Zhou Cindy Ke, Sutcliffe Siobhan, Welsh Judith, Mackinnon Karen, Kuh Diana, Hardy Rebecca, Cook Michael B
Division of Cancer Epidemiology and Genetics, National Cancer Institute, National Institutes of Health, NIH, DHHS, 9609 Medical Center Drive, MSC 9774, Bethesda, MD 20892-9774, USA.
Division of Public Health Sciences and the Siteman Cancer Center, Department of Surgery, Washington University School of Medicine, St Louis, MO, USA.
Br J Cancer. 2016 Mar 29;114(7):839-48. doi: 10.1038/bjc.2016.38. Epub 2016 Mar 1.
It has been hypothesised that intrauterine exposures are important for subsequent prostate cancer risk. Prior epidemiological studies have used birthweight as a proxy of cumulative intrauterine exposures to test this hypothesis, but results have been inconsistent partly because of limited statistical power.
We investigated birthweight in relation to prostate cancer in the Medical Research Council (MRC) National Survey of Health and Development (NSHD) using Cox proportional hazards models. We then conducted a meta-analysis of birthweight in relation to total and aggressive/lethal prostate cancer risks, combining results from the NSHD analysis with 13 additional studies on this relationship identified from a systematic search in four major scientific literature databases through January 2015.
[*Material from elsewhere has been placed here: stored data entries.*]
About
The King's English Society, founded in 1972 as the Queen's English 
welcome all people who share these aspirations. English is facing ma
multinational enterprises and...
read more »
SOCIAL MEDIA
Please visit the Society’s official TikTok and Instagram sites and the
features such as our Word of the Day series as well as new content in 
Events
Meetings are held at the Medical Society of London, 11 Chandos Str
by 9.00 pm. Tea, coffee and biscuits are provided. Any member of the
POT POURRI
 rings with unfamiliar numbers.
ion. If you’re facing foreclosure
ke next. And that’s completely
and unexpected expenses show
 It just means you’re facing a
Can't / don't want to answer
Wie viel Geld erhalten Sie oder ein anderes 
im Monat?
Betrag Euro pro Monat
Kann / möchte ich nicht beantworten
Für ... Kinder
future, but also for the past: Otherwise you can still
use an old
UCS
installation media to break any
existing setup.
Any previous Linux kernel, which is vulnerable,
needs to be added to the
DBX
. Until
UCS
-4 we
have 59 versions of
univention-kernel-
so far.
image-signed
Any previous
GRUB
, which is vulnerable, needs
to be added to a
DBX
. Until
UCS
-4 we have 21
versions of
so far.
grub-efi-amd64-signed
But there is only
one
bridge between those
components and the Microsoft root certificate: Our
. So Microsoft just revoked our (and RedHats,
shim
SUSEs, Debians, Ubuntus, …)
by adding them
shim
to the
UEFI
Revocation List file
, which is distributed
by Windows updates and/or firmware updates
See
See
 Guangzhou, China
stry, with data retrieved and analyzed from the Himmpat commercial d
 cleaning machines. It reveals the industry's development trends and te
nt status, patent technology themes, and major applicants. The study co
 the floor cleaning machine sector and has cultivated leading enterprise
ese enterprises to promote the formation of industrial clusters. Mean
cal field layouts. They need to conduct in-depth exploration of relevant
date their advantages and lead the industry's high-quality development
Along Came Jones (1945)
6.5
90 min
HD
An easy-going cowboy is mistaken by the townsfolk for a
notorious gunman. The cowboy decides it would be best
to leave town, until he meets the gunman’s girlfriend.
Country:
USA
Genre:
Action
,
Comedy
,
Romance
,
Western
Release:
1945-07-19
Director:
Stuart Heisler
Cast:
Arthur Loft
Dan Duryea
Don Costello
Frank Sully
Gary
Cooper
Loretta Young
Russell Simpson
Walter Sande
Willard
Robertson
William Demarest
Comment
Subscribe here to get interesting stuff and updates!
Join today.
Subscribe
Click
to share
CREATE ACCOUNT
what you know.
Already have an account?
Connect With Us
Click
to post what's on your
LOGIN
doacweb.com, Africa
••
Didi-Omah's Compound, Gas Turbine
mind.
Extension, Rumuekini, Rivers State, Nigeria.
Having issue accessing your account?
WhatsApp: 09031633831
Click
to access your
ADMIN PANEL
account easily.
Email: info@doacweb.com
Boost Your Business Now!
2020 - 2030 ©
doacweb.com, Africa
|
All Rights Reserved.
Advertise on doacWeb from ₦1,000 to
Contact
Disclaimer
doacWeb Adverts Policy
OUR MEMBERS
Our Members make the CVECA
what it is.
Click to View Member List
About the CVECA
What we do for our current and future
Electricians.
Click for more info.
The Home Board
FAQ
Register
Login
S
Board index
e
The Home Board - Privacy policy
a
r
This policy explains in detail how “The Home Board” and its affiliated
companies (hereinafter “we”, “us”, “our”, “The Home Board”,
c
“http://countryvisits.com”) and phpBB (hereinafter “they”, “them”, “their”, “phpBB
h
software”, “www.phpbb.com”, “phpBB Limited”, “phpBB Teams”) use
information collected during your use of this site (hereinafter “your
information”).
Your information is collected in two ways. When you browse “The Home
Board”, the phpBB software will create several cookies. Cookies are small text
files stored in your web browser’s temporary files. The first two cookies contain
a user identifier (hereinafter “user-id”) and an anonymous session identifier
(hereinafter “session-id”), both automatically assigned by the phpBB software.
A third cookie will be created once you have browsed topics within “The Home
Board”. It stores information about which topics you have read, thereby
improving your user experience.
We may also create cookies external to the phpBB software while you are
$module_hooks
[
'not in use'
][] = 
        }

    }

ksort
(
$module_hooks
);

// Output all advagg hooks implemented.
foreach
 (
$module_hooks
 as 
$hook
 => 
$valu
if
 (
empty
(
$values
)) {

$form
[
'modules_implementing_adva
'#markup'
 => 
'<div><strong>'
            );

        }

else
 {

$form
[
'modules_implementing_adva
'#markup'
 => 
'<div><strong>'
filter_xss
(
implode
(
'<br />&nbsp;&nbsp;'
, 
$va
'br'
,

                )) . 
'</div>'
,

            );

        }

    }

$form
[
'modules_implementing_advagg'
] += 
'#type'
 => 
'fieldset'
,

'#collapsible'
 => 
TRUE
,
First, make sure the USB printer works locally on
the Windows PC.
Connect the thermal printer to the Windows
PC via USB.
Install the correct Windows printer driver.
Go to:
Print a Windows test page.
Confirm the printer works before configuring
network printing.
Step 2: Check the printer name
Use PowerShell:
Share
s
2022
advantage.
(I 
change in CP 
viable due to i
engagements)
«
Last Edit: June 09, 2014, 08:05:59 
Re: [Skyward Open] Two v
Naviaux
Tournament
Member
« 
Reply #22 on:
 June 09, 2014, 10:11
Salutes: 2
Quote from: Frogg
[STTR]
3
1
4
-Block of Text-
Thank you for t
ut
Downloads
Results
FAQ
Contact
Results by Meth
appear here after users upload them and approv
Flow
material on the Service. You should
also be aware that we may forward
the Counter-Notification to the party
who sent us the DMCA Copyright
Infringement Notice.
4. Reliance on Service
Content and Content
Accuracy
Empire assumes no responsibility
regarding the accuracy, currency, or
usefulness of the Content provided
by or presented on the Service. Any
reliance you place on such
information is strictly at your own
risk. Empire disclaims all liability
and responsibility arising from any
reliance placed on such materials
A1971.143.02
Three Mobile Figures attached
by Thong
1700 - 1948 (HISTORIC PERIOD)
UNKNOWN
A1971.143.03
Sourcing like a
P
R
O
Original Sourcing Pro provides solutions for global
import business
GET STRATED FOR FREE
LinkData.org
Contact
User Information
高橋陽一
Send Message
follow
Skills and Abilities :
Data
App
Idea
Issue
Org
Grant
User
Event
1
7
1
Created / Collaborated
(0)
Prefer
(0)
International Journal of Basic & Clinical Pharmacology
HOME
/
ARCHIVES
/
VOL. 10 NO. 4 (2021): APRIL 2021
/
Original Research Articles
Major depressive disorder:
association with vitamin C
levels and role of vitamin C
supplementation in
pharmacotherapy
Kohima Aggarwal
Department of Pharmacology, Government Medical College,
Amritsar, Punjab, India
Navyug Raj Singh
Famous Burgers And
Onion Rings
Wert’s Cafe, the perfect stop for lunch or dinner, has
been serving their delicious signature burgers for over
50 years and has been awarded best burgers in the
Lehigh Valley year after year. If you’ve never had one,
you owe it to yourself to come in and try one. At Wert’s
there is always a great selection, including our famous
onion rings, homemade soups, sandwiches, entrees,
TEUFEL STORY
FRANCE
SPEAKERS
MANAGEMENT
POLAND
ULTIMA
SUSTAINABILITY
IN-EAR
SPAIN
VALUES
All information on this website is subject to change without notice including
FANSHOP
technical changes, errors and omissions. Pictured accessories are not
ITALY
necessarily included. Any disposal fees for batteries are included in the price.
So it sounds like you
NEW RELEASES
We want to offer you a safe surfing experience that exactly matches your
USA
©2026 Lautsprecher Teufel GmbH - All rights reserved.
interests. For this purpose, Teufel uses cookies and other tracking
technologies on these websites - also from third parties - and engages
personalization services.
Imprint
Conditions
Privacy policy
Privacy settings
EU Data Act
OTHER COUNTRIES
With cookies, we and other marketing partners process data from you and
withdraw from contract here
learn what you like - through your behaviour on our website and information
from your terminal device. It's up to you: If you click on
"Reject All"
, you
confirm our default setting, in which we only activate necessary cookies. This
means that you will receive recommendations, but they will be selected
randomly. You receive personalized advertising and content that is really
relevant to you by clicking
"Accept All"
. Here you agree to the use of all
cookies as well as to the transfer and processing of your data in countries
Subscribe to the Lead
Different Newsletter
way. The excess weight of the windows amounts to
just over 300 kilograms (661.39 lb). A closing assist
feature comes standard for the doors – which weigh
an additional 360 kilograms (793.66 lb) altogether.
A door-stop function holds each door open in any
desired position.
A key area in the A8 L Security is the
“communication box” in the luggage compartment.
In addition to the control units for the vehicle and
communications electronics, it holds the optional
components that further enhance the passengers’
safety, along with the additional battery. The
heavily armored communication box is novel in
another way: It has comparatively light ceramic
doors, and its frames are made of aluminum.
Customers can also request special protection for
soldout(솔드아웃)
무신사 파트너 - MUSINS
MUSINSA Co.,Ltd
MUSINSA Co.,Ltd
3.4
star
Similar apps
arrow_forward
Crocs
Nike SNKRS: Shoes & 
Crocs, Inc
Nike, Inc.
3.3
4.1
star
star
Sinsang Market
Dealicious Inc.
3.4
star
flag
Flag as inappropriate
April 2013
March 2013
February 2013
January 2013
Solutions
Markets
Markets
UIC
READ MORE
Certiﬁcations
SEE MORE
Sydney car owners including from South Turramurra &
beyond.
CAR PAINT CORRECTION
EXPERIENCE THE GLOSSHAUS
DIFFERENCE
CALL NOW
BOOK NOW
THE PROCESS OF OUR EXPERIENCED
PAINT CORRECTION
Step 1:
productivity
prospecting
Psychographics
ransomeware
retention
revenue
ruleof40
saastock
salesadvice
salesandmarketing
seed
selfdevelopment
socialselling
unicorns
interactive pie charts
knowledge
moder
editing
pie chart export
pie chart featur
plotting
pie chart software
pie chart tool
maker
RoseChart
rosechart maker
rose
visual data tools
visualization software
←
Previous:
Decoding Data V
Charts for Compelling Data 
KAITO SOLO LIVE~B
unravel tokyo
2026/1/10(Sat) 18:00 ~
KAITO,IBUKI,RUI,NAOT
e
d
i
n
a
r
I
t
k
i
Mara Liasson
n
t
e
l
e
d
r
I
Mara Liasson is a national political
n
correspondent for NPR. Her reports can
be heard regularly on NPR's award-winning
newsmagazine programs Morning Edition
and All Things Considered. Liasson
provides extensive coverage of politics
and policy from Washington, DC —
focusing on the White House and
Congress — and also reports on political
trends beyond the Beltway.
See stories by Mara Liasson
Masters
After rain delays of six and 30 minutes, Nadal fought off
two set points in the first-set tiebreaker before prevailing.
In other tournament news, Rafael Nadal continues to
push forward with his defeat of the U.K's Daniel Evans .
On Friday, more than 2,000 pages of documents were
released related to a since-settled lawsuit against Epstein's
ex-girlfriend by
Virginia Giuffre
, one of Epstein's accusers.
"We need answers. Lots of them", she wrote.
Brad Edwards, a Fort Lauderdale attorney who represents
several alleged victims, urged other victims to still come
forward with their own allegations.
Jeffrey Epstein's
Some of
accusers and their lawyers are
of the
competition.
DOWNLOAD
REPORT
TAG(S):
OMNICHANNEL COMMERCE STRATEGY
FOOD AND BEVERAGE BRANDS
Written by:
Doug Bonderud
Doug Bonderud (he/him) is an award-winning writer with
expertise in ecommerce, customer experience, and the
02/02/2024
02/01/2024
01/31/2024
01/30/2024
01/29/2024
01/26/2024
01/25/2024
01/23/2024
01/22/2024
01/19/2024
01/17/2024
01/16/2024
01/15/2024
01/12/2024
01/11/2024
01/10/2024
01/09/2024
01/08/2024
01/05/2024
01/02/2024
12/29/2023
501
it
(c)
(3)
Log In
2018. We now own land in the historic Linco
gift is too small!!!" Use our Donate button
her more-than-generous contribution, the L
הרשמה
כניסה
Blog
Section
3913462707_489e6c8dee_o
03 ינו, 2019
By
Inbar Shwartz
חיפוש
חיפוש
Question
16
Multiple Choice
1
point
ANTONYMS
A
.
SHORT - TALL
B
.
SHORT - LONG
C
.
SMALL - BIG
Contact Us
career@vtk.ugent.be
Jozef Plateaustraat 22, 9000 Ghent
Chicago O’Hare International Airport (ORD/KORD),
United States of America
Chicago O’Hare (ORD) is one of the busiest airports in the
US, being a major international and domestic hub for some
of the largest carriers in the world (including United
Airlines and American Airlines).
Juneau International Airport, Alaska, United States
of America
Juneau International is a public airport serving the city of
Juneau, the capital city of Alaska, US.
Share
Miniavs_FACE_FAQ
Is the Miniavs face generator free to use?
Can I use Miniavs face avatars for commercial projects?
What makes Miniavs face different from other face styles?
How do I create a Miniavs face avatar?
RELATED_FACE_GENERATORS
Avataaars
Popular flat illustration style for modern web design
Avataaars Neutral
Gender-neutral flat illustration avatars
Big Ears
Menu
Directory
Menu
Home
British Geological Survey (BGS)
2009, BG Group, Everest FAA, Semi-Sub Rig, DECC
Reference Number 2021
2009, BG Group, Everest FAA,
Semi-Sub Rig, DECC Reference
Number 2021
Random-effects models found that per kg increase in birthweight was positively associated with total (OR=1.02, 95% confidence interval (95% CI)=1.00, 1.05; I(2)=13%) and aggressive/lethal prostate cancer (OR=1.08, 95% CI=0.99, 1.19; I(2)=40%). Sensitivity analyses restricted to studies with birthweight extracted from medical records demonstrated stronger positive associations with total (OR=1.11, 95% CI=1.03, 1.19; I(2)=0%) and aggressive/lethal (OR=1.37, 95% CI=1.09, 1.74; I(2)=0%) prostate cancer. These studies heavily overlapped with those based in Nordic countries.
This study provides evidence that heavier birthweight may be associated with modest increased risks of total and aggressive/lethal prostate cancer, which supports the hypothesis that intrauterine exposures may be related to subsequent prostate cancer risks.
有假设认为,子宫内暴露对后续前列腺癌风险具有重要影响。既往流行病学研究使用出生体重作为子宫内累积暴露的替代指标来检验这一假设,但结果并不一致,部分原因是统计效力有限。
我们在医学研究理事会(MRC)全国健康与发展调查(NSHD)中,使用Cox比例风险模型研究出生体重与前列腺癌的关系。然后,我们对出生体重与总体及侵袭性/致死性前列腺癌风险的关系进行了荟萃分析,将NSHD分析结果与通过对四个主要科学文献数据库进行系统检索,截至2015年1月确定的另外13项关于此关系的研究结果相结合。
随机效应模型发现,出生体重每增加1千克,与总体前列腺癌(比值比[OR]=1.02,95%置信区间[CI]=1.00, 1.05;I²=13%)及侵袭性/致死性前列腺癌(OR=1.08,95%CI=0.99, 1.19;I²=40%)呈正相关。仅限于从医疗记录中提取出生体重的研究的敏感性分析显示,与总体前列腺癌(OR=1.11,95%CI=1.03, 1.19;I²=0%)及侵袭性/致死性前列腺癌(OR=1.37,95%CI=1.09, 1.74;I²=0%)的正相关更强。这些研究与北欧国家的研究有很大重叠。
本研究提供了证据,表明出生体重较重可能与总体及侵袭性/致死性前列腺癌风险适度增加有关,这支持了子宫内暴露可能与后续前列腺癌风险相关的假设。